→ Entries taken from a collection:
--------------------

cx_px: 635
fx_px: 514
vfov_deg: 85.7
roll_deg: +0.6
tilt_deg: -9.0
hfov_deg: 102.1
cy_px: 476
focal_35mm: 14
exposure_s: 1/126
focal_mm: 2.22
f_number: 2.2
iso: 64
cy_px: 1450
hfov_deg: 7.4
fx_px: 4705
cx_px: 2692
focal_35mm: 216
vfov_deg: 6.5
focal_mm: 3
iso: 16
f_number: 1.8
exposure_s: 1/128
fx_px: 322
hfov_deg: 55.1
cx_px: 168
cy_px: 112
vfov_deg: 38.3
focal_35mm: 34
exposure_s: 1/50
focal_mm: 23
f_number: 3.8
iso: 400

--------------------

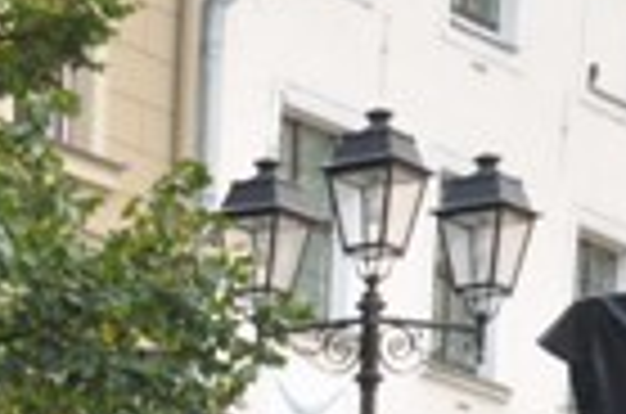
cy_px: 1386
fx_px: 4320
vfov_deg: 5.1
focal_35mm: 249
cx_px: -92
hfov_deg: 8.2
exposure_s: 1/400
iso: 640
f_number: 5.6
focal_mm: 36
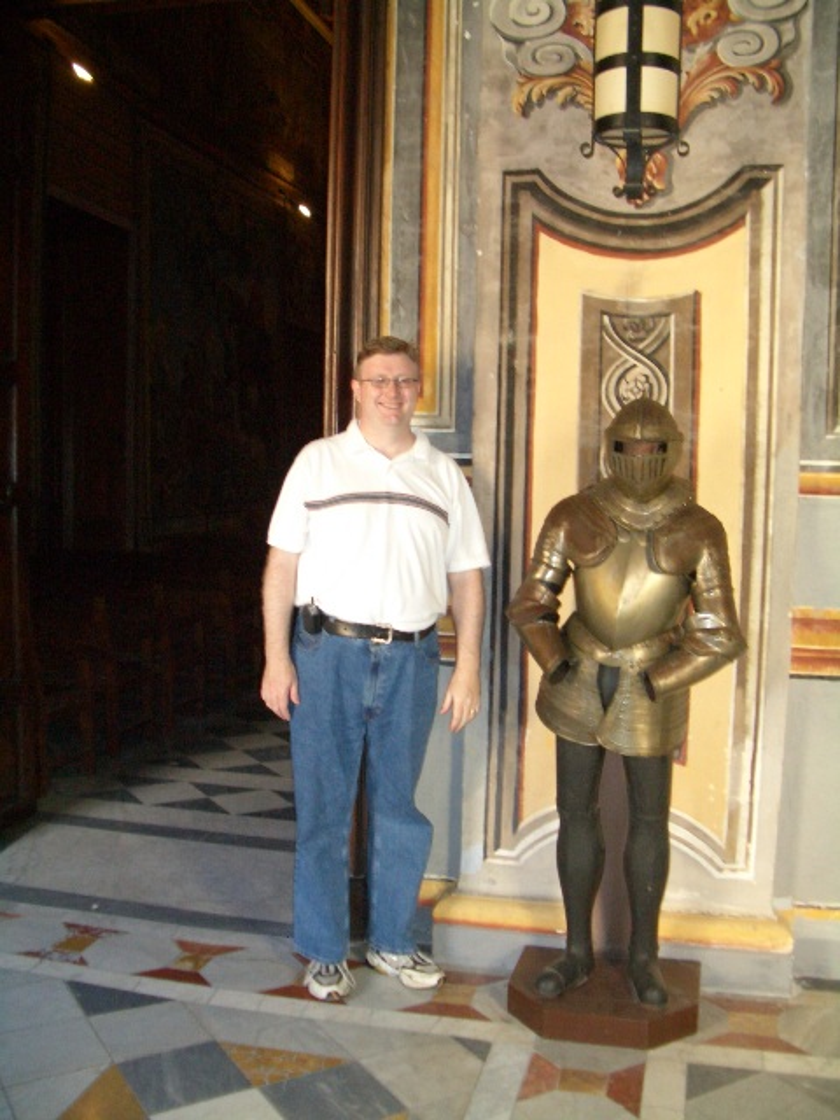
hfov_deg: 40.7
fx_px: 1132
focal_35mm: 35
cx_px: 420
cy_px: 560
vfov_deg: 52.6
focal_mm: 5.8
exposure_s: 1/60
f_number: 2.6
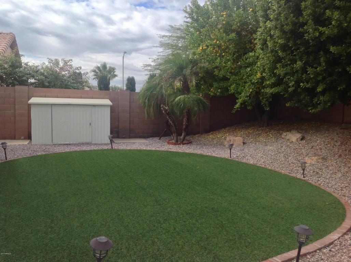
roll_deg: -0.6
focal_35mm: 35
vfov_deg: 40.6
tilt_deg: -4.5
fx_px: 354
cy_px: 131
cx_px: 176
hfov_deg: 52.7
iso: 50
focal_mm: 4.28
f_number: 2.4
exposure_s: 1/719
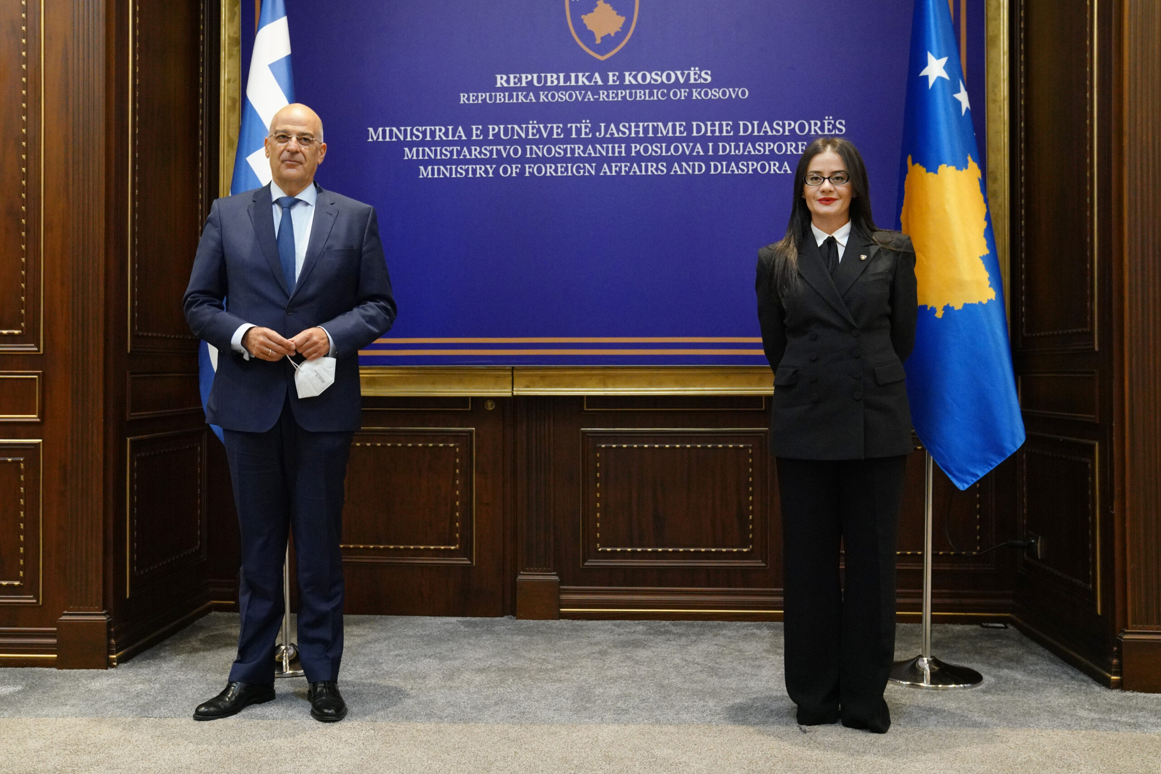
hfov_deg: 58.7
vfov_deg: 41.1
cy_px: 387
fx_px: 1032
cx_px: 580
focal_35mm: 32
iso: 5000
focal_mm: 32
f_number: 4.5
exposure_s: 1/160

--------------------

→ Your task:
Reproduce the entries exactly, from the line with "f_number: 2.4" to the line with "exposure_s: 1/160", both lines included, keeping no pictures.

→ Answer to the problem:
f_number: 2.4
exposure_s: 1/719
hfov_deg: 58.7
vfov_deg: 41.1
cy_px: 387
fx_px: 1032
cx_px: 580
focal_35mm: 32
iso: 5000
focal_mm: 32
f_number: 4.5
exposure_s: 1/160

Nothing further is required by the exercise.